> _INSTRUCTION A_: List every person named as a party in the caption of the Arizona appeals court opinion.

#### TEXT EXTRACT

FILED BY CLERK
IN THE COURT OF APPEALS
STATE OF ARIZONA JUL 30 2010
DIVISION TWO
COURT OF APPEALS
DIVISION TWO
LYLE E. ROBINSON and MOLLY A. )
ROBINSON, husband and wife, )
) 2 CA-CV 2009-0185
Plaintiffs/Appellants, ) DEPARTMENT B
)
v. ) OPINION
)
THOMAS T. KAY and DENA S. KAY, )
husband and wife, )
)
Defendants/Appellees. )
)
APPEAL FROM THE SUPERIOR COURT OF SANTA CRUZ COUNTY
Cause No. CV08288
Honorable Anna M. Montoya-Paez, Judge
APPEAL DISMISSED
Gregory L. Droeger Nogales
Attorney for Plaintiffs/Appellants
Mesch, Clark & Rothschild, P.C.
By Douglas H. Clark and David J. Hindman Tucson
Attorneys for Defendants/Appellees
V Á S Q U E Z, Presiding Judge.
¶1 In this quiet title action, Lyle Robinson and Molly Robinson (the
Robinsons) appeal from the trial court‟s summary judgment in favor of Thomas Kay and
Dena Kay (the Kays) on the Robinsons‟ claim that they had an implied easement to use a
roadway over the Kays‟ property. For the reasons that follow, we dismiss the appeal for
lack of jurisdiction.
Factual and Procedural Background
¶2 On appeal from a summary judgment, “we view the facts and all reasonable
inferences from them in the light most favorable to the nonmoving party.” Aranda v.

########
#### EXERCISE MATERIALS

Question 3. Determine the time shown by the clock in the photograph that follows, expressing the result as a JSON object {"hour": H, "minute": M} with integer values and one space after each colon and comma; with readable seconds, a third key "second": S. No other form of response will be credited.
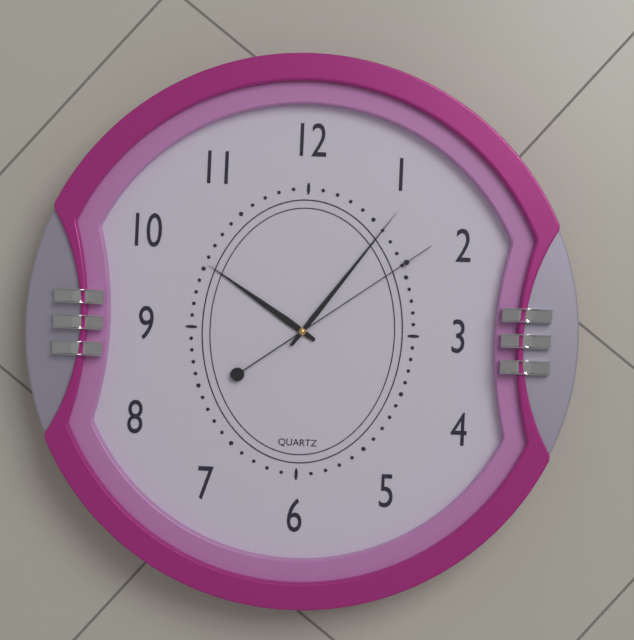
{"hour": 10, "minute": 6, "second": 9}
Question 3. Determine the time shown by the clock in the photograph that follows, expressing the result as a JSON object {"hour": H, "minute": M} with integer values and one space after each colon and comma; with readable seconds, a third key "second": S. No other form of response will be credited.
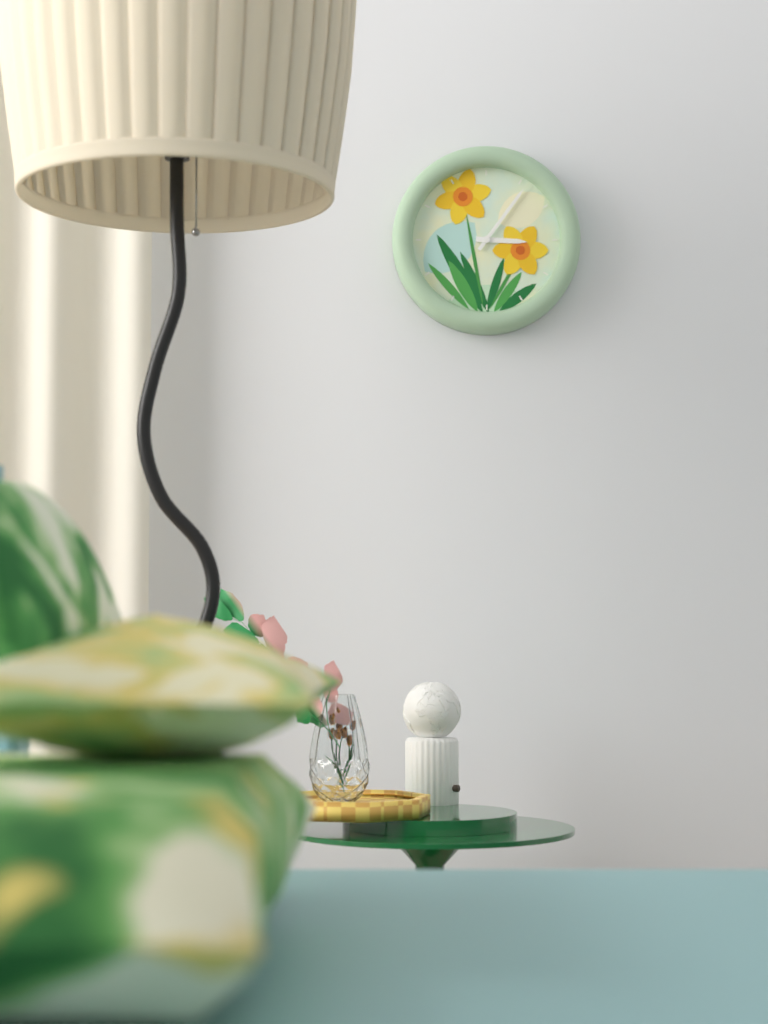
{"hour": 3, "minute": 6}
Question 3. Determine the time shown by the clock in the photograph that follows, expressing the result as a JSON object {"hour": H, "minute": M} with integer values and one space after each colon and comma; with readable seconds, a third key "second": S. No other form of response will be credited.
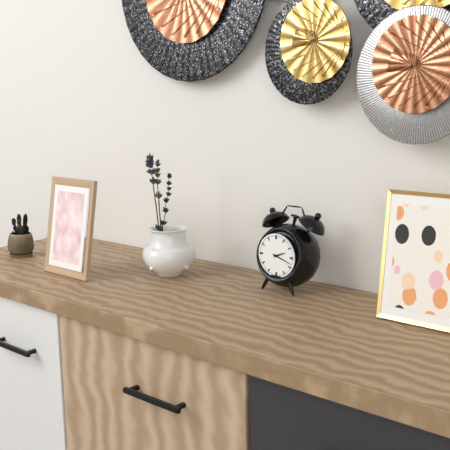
{"hour": 2, "minute": 18}
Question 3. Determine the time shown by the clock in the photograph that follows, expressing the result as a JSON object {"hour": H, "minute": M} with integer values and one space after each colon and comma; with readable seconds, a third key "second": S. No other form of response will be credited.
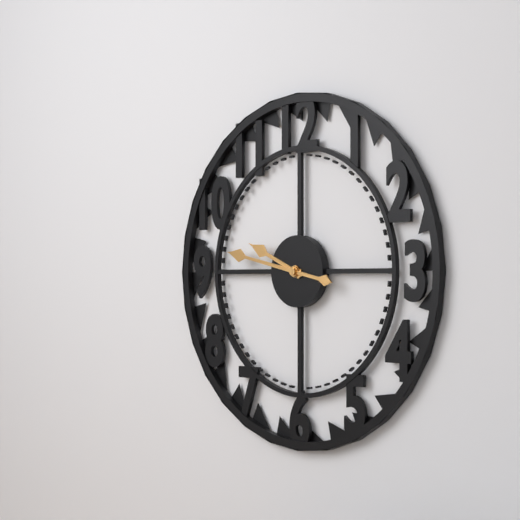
{"hour": 9, "minute": 47}
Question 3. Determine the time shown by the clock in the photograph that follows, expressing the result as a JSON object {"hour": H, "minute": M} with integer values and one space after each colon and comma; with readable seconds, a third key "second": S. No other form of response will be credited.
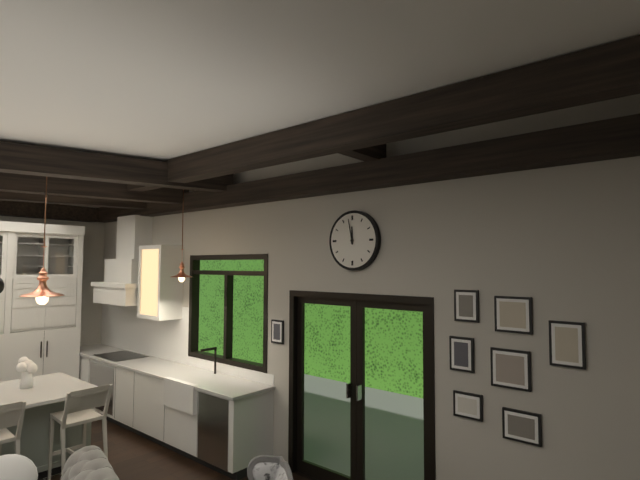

########

> _INSTRUCTION B_: Rewrite all the clock reading records with "photograph" replaced by "image" and everything else unchanged, leaving the pictures out of your answer.

> _WRITTEN SOLUTION A_: Lyle E. Robinson, Molly A. Robinson, Thomas T. Kay, Dena S. Kay

> _WRITTEN SOLUTION B_:
Question 3. Determine the time shown by the clock in the image that follows, expressing the result as a JSON object {"hour": H, "minute": M} with integer values and one space after each colon and comma; with readable seconds, a third key "second": S. No other form of response will be credited.
{"hour": 10, "minute": 6, "second": 9}
Question 3. Determine the time shown by the clock in the image that follows, expressing the result as a JSON object {"hour": H, "minute": M} with integer values and one space after each colon and comma; with readable seconds, a third key "second": S. No other form of response will be credited.
{"hour": 3, "minute": 6}
Question 3. Determine the time shown by the clock in the image that follows, expressing the result as a JSON object {"hour": H, "minute": M} with integer values and one space after each colon and comma; with readable seconds, a third key "second": S. No other form of response will be credited.
{"hour": 2, "minute": 18}
Question 3. Determine the time shown by the clock in the image that follows, expressing the result as a JSON object {"hour": H, "minute": M} with integer values and one space after each colon and comma; with readable seconds, a third key "second": S. No other form of response will be credited.
{"hour": 9, "minute": 47}
Question 3. Determine the time shown by the clock in the image that follows, expressing the result as a JSON object {"hour": H, "minute": M} with integer values and one space after each colon and comma; with readable seconds, a third key "second": S. No other form of response will be credited.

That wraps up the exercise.